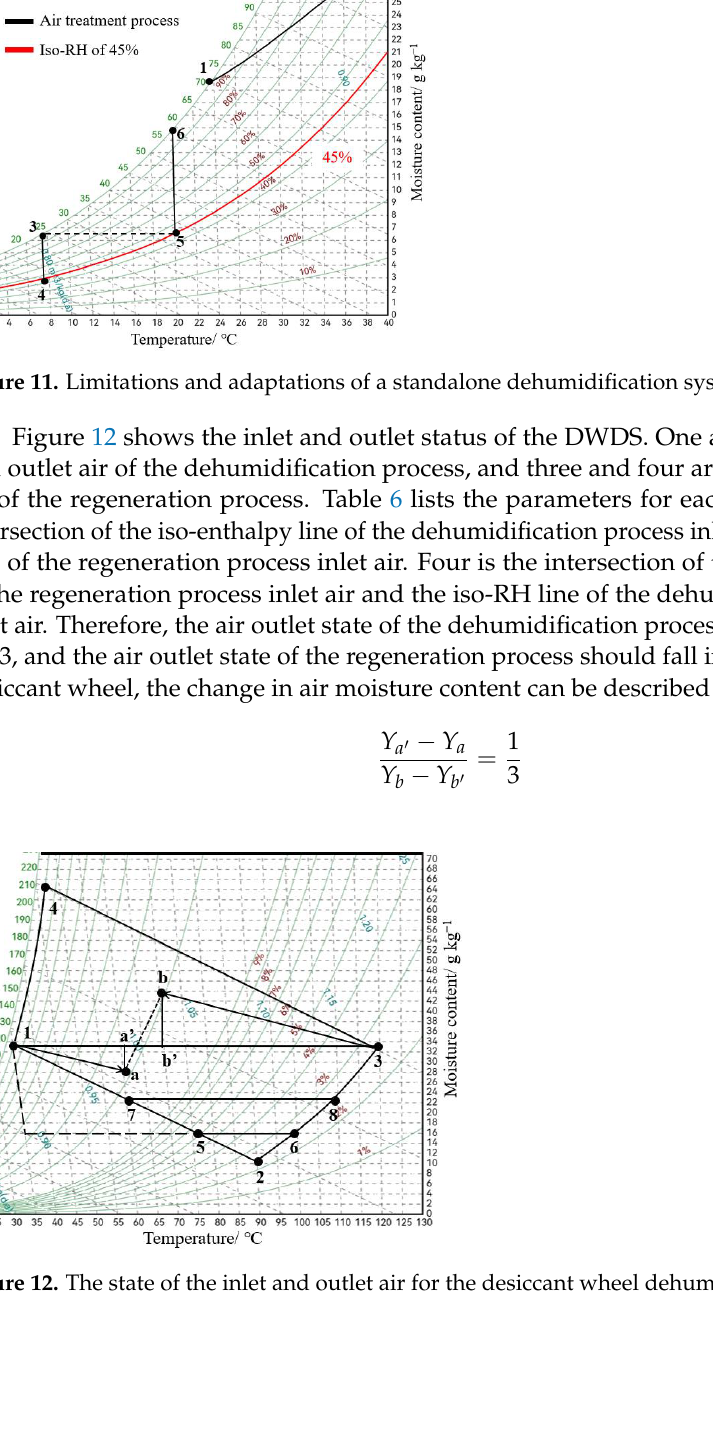
Table 6. Inlet and outlet status parameters.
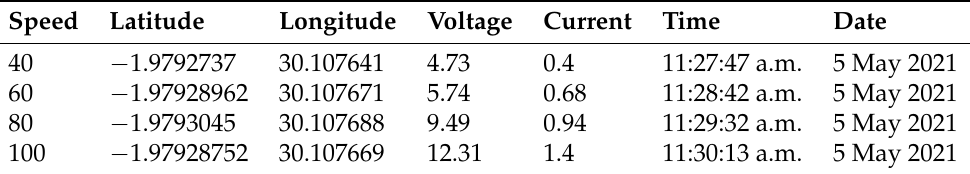
Table 2. Scenario 1.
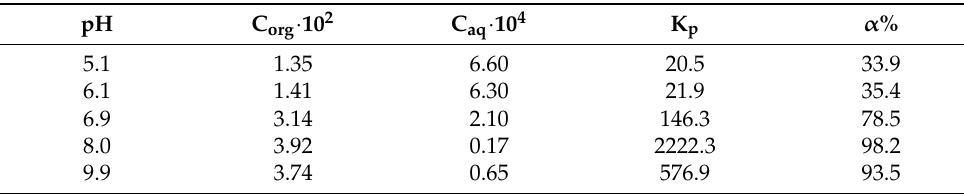
Table 4. Recovery ratio α and distribution coefficient of samarium (III) (process duration was 120 min and C 0 = 0.001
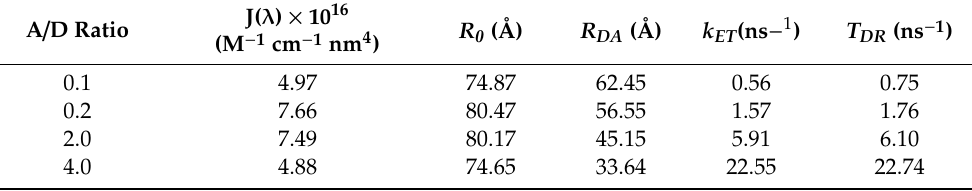
Figure 9. Energy transfer efficiency vis R DA /R 0 for 0-D Cs 4 PbBr 6 /MEH-PPV hybrid thin films. The energy transfer distance between D and A molecules ( R DA ) was based on R 0 , I D , and I DA . Figure 10 displays that as the A/D ratio increased from 0.1 to 4, the R DA decreased from 62.45 to 33.64 Å (Table 2).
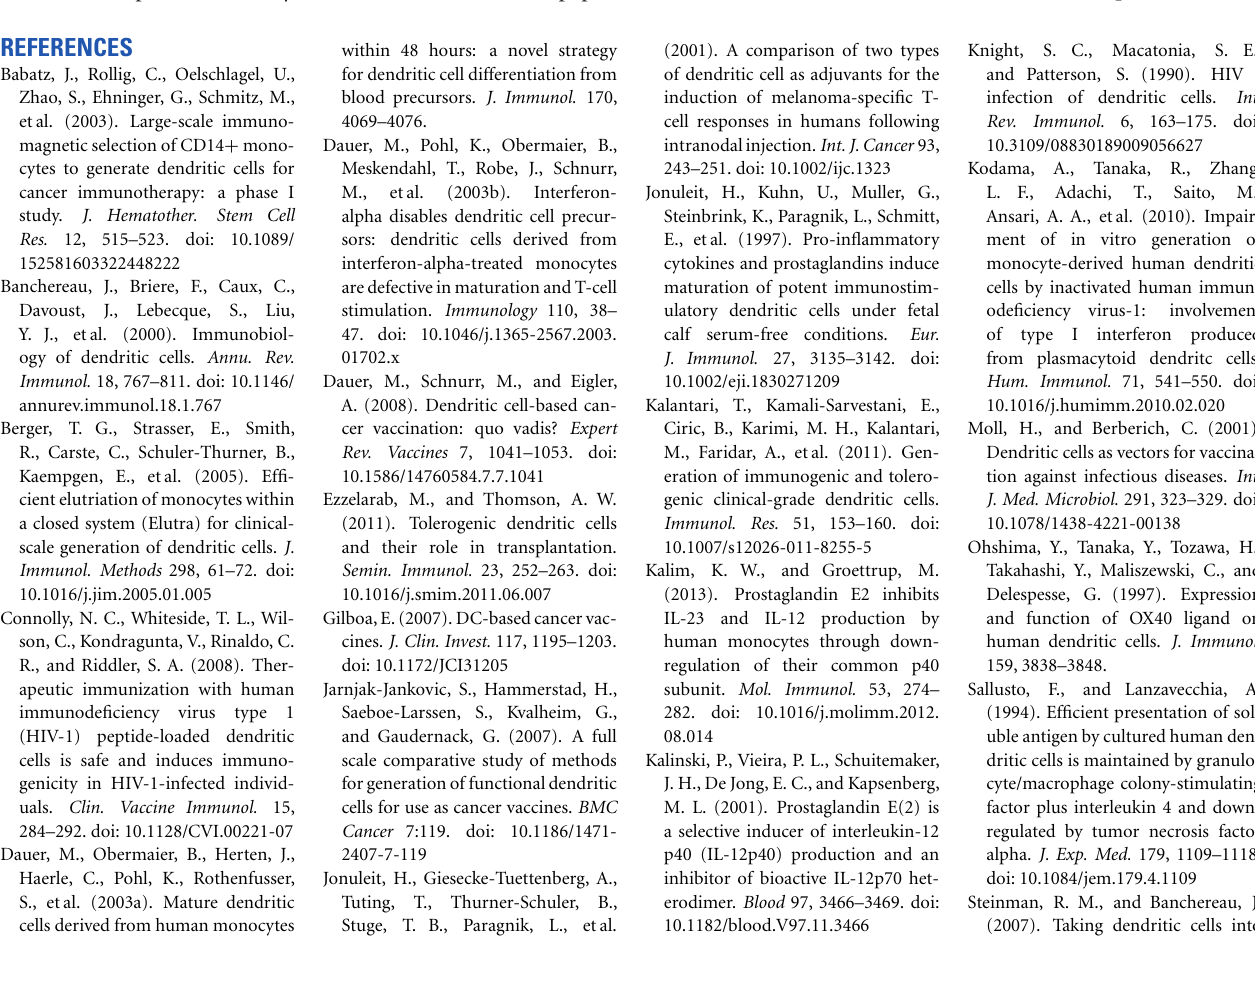
mice were sacrificed and human CD4 + T cells were purified from splenocytes.These CD4 + T cells were co-cultured with autologous APCs (adherent PBMCs) in the presence or absence of antigens (restimulation) for 2 days at 37 ◦ C. IFN- γ levels produced in the culture supernatants were measured by ELISA. Data show mean ± SD of triplicate cultures. * P < 0.05, ** P < 0.01, *** P < 0.001. Data shown are representative of three independent experiments using blood from two different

------------------------------------------------------------------------

§ Work order:
Could you return all of the entries above exactly, without any images?

§ Result:
Table 6. Inlet and outlet status parameters.
Table 2. Scenario 1.
Table 4. Recovery ratio α and distribution coefficient of samarium (III) (process duration was 120 min and C 0 = 0.001
Figure 9. Energy transfer efficiency vis R DA /R 0 for 0-D Cs 4 PbBr 6 /MEH-PPV hybrid thin films. The energy transfer distance between D and A molecules ( R DA ) was based on R 0 , I D , and I DA . Figure 10 displays that as the A/D ratio increased from 0.1 to 4, the R DA decreased from 62.45 to 33.64 Å (Table 2).
mice were sacrificed and human CD4 + T cells were purified from splenocytes.These CD4 + T cells were co-cultured with autologous APCs (adherent PBMCs) in the presence or absence of antigens (restimulation) for 2 days at 37 ◦ C. IFN- γ levels produced in the culture supernatants were measured by ELISA. Data show mean ± SD of triplicate cultures. * P < 0.05, ** P < 0.01, *** P < 0.001. Data shown are representative of three independent experiments using blood from two different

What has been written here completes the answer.